But more than just how much to pay, they also have to think more broadly how they will pay their leaders, said Simon Peck, who is an associate professor of marketing and policy studies at Case Western Reserve University’s Weatherhead School of Management.
“They’re constantly struggling, particularly on the stock side, how do you get that balance right,” Mr. Peck said.
The way many packages are structured, the biggest portion of pay is through the awards of restricted stock or stock options. In some sense, that means executives have that money only on paper. And it further encourages them to be smart risk takers and good stewards of the company going forward.
“A lot of the compensation and wealth of these executives is ultimately tied up in the success of the company,” he said.
Even so, a compensation package reaching high into seven or even eight figures can look gaudy to the average American worker. Is anyone really worth that much money?

# # #

* _LIST OF TASKS_
[A] Answer these questions from the passage on executive pay:
(i) What position does Simon Peck hold, and at which school?
(ii) Through what does the biggest portion of pay come in many packages?
(iii) How high can a compensation package reach and still look gaudy to the average American worker?
[B] Go on with the passage on executive pay, picking up after its final sentence.

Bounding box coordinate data
# # #

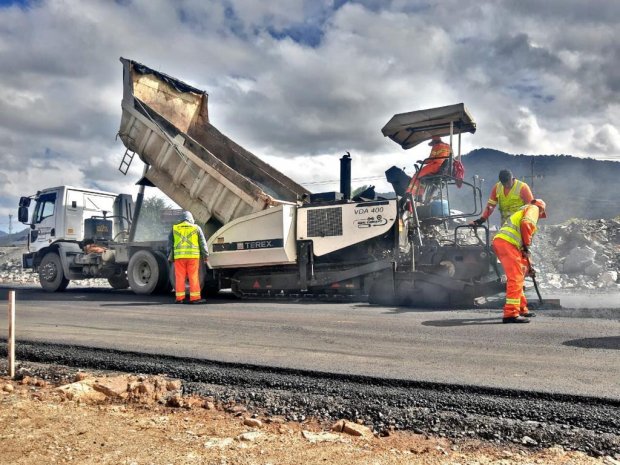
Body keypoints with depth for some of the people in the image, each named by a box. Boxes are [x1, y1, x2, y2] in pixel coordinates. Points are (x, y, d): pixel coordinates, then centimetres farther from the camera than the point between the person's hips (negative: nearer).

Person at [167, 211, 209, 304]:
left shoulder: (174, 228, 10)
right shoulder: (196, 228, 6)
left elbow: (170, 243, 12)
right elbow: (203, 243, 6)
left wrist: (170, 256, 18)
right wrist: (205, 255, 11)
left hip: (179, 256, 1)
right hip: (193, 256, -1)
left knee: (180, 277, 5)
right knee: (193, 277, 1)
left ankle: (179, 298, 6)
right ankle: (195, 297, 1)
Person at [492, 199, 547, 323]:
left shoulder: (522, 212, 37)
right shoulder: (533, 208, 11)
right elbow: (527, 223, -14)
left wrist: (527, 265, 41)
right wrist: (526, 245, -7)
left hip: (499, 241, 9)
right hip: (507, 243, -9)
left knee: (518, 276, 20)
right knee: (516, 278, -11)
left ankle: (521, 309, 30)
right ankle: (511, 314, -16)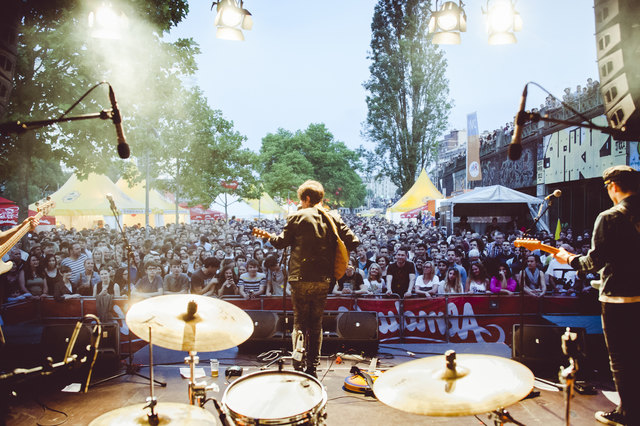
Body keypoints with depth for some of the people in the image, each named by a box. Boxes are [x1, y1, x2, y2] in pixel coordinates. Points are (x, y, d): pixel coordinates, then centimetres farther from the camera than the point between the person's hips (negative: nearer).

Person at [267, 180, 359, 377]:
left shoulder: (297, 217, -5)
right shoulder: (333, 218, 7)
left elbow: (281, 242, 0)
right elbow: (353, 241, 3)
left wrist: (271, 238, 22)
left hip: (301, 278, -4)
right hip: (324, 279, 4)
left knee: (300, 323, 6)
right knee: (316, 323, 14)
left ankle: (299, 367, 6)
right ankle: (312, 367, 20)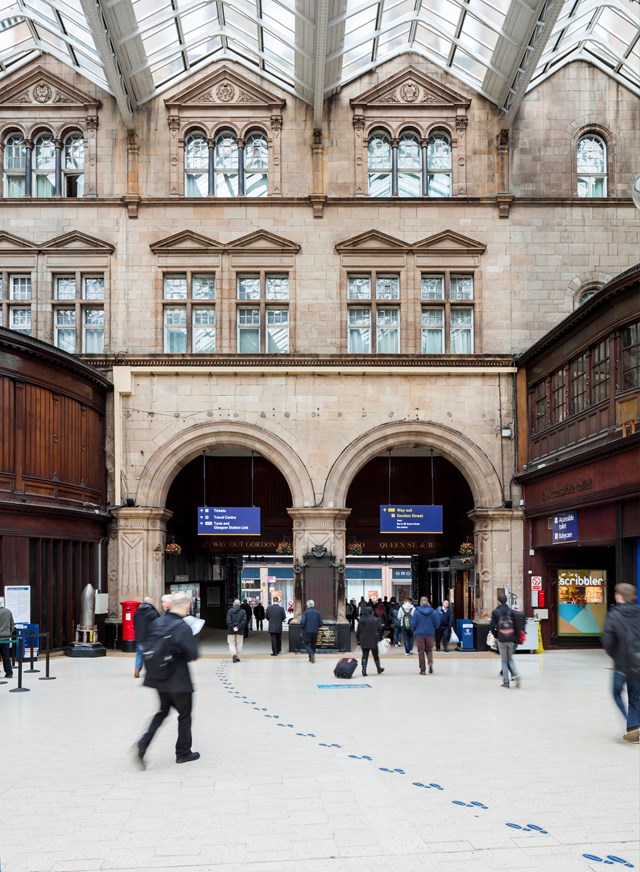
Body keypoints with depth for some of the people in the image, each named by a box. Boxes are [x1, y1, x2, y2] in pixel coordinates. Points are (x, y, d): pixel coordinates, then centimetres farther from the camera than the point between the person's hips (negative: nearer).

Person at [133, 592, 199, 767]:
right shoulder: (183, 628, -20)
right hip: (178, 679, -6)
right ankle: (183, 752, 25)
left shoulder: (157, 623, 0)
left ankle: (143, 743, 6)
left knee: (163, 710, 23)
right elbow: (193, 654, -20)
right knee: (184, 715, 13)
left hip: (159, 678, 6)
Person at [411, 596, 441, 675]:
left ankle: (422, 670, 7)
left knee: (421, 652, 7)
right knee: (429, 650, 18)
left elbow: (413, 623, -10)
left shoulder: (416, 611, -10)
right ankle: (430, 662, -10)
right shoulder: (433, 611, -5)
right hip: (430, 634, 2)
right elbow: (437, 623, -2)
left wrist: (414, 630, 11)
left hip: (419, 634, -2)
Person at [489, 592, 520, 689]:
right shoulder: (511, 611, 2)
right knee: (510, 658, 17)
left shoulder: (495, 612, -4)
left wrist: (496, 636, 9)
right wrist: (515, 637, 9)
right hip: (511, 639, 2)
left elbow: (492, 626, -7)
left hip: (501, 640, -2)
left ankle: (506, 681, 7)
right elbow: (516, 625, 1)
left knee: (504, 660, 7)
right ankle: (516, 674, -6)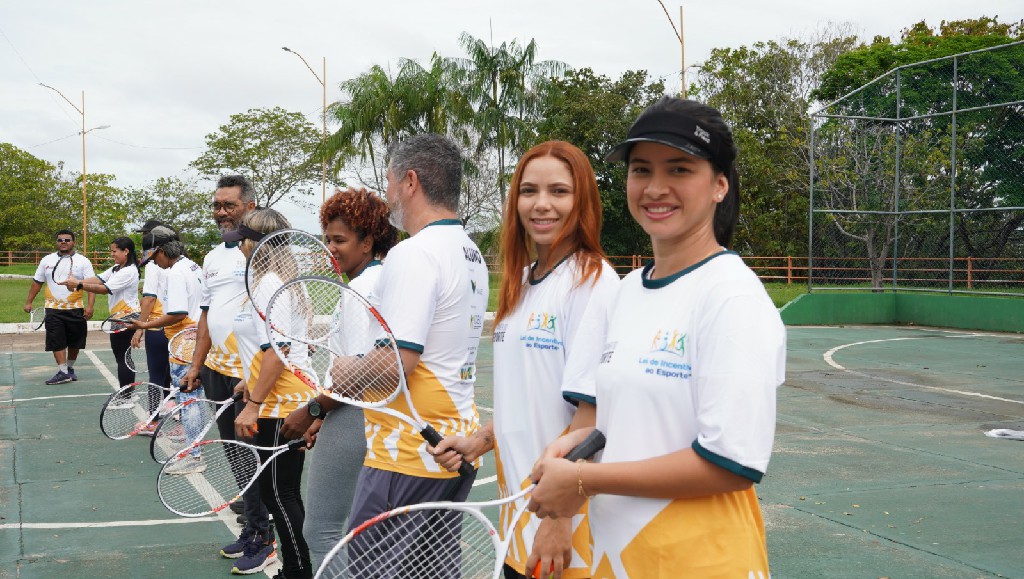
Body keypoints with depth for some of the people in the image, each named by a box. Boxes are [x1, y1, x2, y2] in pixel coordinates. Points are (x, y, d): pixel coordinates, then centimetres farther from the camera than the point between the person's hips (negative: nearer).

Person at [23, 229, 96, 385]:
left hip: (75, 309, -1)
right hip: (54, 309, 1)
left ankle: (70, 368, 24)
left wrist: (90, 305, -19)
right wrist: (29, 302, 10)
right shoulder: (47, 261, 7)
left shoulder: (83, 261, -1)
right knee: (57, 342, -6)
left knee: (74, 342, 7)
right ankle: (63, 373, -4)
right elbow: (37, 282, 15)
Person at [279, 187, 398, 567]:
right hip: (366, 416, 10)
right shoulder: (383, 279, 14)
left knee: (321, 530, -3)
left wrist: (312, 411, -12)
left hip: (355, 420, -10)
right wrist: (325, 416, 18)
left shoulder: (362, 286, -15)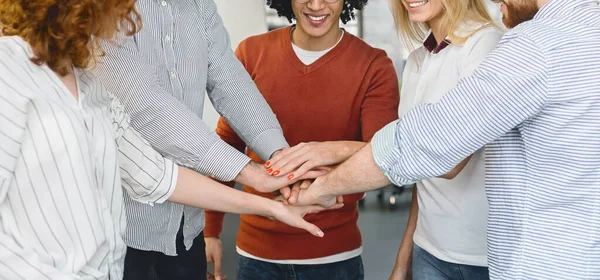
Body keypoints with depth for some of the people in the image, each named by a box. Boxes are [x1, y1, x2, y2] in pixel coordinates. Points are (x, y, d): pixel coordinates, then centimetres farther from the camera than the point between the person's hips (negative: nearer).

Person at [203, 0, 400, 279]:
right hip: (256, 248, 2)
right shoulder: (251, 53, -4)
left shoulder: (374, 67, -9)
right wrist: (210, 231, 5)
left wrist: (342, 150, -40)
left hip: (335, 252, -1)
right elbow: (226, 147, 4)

# # #

* _SOLVED PROBLEMS_
[A]
(i) Associate professor of marketing and policy studies at Case Western Reserve University's Weatherhead School of Management
(ii) Awards of restricted stock or stock options
(iii) High into seven or even eight figures

[B]
Mr. Peck, who studies executive compensation, knows his answer might sound as if he’s a shill for CEOs. But he said being in charge of a large company is an incredibly difficult job.
“I think these CEOs are worth pretty much every dime they get,” Mr. Peck said. “You’re responsible for the fortunes of thousands of people, either directly as employees [or as] suppliers, customers. It’s a very tough job.
“The world today changes very fast, technology changes fast, and you’re making big bets on the future of these organizations,” Mr. Peck said. “It’s a tough job, and they deserve to be compensated, I think.”